Tokenises the data and extracts children from each token. You can import the children extraction with,
-
from feature_extraction.py import get_children
Once this is done you can provide the text you wish to extract the children from as a string, and the model will provide output as a tuple. With the left item being the token, and the rightermost item being all of the children of that token. -
Example: heard, [said, “, have, you, let, ?, ”]
Tokenises the data and retrieves the POS tag representations of tokens. This can be imported into your project with
from feature_extraction.py import get_pos
Once this is done you can provide the text you wish to extract the POS tags from as a string, and the model will provide output as a list.
Tokenises the data and retrieves the lemmatized tokens. This can be imported into your project with
from feature_extraction.py import get_lemma
Once this is done you can provide the text you wish to extract the lemmas from as a string, and the model will provide output as a list.
Tokenises the data and retrieves the previous token. If the previous index does not exist at an iteration, it will replace this with an empty string. This can be imported into your project with
from feature_extraction.py import get_prev
Once this is done you can provide the text you wish to extract the token from as a string, and the model will provide output as a list.
Tokenises the data and retrieves the next token. If the next index does not exist at an iteration, it will replace this with an empty string. This can be imported into your project with
from feature_extraction.py import get_next
Once this is done you can provide the text you wish to extract the token from as a string, and the model will provide output as a list.
This function can be imported with:
from feature_extraction.py import get_inflection_type
Tokenises the data and retrieves n-grams. This function takes two arguments, the input text which is to be tokenised, along with n, where n represents the window size. n = 2 will result in bi-grams etc. This can be imported into your project with
from feature_extraction.py import get_word_ngrams
Once this is done you can provide the text you wish to extract the token from as a string, and the model will provide output as a list.

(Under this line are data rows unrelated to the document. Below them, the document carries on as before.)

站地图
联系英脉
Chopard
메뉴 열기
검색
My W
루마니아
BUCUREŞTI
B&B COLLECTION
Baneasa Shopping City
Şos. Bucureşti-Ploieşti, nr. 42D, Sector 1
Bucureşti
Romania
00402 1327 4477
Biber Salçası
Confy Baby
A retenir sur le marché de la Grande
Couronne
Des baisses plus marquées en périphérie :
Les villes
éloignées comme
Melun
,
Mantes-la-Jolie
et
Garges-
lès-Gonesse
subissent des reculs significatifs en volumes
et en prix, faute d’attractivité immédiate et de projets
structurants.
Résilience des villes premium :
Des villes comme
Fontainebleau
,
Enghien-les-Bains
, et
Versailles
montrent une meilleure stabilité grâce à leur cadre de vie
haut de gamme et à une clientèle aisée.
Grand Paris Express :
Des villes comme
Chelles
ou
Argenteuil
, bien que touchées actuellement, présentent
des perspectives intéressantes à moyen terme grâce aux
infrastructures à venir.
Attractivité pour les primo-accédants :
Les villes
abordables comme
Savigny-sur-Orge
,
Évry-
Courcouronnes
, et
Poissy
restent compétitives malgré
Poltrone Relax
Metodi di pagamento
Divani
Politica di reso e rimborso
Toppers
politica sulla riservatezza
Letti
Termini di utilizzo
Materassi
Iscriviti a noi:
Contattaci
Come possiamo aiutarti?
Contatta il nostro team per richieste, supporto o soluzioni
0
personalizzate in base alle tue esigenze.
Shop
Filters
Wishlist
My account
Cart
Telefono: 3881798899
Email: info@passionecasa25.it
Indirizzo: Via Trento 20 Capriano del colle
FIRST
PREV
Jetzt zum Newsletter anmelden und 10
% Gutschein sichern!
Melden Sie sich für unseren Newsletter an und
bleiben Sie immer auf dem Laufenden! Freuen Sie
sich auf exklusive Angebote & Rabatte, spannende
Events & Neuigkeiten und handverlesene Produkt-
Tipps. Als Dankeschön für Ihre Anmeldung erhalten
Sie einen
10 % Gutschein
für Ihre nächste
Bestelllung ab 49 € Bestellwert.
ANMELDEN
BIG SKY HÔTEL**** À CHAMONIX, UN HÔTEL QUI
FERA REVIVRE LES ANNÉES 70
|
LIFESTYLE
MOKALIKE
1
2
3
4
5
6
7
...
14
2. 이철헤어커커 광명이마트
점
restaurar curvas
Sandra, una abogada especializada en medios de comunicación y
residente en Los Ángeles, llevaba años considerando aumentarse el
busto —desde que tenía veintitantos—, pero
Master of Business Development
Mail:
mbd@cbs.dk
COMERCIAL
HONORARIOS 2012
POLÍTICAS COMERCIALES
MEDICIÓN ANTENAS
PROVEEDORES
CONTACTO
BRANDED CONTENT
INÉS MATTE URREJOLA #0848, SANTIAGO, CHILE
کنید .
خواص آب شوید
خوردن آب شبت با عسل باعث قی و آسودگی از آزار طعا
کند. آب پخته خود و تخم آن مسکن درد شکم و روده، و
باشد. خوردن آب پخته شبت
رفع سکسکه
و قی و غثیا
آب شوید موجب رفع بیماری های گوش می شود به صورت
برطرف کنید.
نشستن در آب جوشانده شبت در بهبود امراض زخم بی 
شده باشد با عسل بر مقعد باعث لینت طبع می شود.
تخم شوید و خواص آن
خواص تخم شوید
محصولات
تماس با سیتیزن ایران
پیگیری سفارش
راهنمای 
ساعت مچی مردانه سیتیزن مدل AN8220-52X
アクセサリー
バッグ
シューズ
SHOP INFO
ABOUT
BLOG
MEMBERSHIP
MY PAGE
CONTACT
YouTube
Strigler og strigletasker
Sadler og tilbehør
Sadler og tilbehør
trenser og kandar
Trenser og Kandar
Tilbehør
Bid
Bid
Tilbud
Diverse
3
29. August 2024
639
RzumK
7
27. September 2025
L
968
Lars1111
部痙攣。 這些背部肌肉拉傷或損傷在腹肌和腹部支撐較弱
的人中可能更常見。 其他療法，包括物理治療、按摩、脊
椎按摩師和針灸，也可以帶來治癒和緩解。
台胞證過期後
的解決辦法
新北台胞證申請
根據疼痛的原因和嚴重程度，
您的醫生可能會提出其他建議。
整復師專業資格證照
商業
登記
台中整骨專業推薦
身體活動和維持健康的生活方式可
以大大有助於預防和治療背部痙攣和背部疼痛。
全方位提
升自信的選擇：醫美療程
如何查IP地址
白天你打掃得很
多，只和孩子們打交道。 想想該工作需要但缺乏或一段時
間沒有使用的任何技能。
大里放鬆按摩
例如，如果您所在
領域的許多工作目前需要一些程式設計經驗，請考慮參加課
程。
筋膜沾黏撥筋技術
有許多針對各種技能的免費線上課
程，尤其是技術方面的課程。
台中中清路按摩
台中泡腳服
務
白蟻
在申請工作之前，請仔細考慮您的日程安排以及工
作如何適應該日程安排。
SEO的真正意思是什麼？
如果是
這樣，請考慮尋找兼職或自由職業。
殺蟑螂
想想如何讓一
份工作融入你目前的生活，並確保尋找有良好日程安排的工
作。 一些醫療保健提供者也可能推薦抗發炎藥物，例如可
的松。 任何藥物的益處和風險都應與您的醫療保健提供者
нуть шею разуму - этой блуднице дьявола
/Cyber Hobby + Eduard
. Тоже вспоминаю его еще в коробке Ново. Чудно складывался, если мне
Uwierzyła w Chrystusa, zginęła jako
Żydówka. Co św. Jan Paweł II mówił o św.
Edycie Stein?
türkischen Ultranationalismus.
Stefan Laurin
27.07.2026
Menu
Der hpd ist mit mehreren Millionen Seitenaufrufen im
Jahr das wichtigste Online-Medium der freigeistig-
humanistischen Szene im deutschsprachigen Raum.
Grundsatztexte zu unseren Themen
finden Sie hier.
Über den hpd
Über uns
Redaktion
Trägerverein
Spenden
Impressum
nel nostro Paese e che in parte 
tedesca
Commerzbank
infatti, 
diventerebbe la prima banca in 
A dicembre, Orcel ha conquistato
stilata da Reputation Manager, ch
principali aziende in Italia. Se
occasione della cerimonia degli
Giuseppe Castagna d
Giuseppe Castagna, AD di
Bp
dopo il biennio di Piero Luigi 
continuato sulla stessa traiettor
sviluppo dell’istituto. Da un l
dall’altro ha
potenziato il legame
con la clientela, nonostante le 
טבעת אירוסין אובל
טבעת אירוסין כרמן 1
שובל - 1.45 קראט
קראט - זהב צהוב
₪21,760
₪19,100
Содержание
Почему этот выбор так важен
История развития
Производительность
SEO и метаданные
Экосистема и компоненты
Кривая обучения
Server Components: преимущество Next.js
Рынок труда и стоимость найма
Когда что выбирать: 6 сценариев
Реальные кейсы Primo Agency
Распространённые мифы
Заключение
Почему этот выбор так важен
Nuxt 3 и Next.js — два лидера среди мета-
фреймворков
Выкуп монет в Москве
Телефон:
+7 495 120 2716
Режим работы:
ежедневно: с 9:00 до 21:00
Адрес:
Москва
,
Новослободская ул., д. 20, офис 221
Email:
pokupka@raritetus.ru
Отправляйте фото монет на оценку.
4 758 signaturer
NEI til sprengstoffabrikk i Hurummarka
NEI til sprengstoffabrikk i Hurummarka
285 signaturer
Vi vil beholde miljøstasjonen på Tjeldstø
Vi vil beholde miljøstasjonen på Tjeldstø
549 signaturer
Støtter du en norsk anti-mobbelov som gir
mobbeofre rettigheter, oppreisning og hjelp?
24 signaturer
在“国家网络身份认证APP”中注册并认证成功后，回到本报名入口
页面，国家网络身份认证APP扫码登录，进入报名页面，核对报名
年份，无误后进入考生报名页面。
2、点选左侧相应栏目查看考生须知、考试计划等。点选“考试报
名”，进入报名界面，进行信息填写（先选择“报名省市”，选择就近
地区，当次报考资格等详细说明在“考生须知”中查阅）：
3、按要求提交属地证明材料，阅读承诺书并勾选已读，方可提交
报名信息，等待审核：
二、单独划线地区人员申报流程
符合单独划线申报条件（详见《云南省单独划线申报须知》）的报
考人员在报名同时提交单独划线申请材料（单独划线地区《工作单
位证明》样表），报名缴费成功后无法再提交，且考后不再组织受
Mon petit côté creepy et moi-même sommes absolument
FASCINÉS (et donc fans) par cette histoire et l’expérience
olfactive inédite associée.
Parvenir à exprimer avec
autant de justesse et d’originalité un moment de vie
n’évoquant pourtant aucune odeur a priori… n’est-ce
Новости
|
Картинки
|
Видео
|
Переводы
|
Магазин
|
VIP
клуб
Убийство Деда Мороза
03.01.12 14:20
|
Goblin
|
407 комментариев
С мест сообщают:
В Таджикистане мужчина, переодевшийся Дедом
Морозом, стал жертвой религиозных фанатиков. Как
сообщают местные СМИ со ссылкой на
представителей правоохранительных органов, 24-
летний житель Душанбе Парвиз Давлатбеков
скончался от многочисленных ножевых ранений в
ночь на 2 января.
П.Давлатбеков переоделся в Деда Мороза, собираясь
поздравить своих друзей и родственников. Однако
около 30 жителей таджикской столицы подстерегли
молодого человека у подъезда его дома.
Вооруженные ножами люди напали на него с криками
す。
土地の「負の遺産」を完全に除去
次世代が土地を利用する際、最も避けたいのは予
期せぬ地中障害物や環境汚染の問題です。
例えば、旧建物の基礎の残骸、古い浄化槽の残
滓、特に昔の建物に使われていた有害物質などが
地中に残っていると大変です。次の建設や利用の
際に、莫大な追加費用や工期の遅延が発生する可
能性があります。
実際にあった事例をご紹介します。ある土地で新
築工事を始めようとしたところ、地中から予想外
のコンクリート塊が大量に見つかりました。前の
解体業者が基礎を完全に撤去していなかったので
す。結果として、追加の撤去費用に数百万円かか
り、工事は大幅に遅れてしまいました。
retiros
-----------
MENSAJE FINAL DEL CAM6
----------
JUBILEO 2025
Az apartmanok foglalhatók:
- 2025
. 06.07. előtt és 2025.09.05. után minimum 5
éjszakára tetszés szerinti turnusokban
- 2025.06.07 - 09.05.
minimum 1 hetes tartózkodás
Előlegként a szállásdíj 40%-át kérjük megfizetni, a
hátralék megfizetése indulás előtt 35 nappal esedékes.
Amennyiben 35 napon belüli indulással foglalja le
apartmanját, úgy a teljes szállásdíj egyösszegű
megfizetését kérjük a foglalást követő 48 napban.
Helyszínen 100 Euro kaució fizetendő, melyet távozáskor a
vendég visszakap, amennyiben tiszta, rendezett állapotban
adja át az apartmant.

This function will tokenise text and return a list of similar words to the target tokens in that text. Target tokens are selected based on the suffixes that you wish to look for in your text. You either look into a pre-trained embedding model, and if not defined then the model will try to use the input data to create a co-occurence matrix w2v style from there to compare to.
- Selecting target tokens
Target tokens are selected based on the candidate_tokens variable. You can provide a list of suffixes like so, and the model will look get all the words that end with those suffixes and return a list of similar embedding representations to those targets.
-
Example (and the default):
candidate_suffixes = ['s', 'ed', 'es', 'ing', 'e', 'eful']
-
Selecting output type
The word_or_vector
argument can be either set to "w"
or "v"
to select whether you want a list of words, or a list of vectors as output.
- Loading your own Embedding Model
This is generally recommended, especially if the inputdata is small. Load a KeyedVectors W2V embeddingsmodel and provide this as input to the embeddingmodel
argument. Currently, this project only supports 100 dimensional embedding models.
This function will extract an embedding representation of tokens and return a list of vectors. Note that currently, we only support 100 dimensional embedding models. You can import the function with
from feature_extraction.py import token_as_emb
The embeddings can be extracted from the embeddingmodel argument. If this is not provided the model will attempt to use the inputs own co-occurences to create vectors.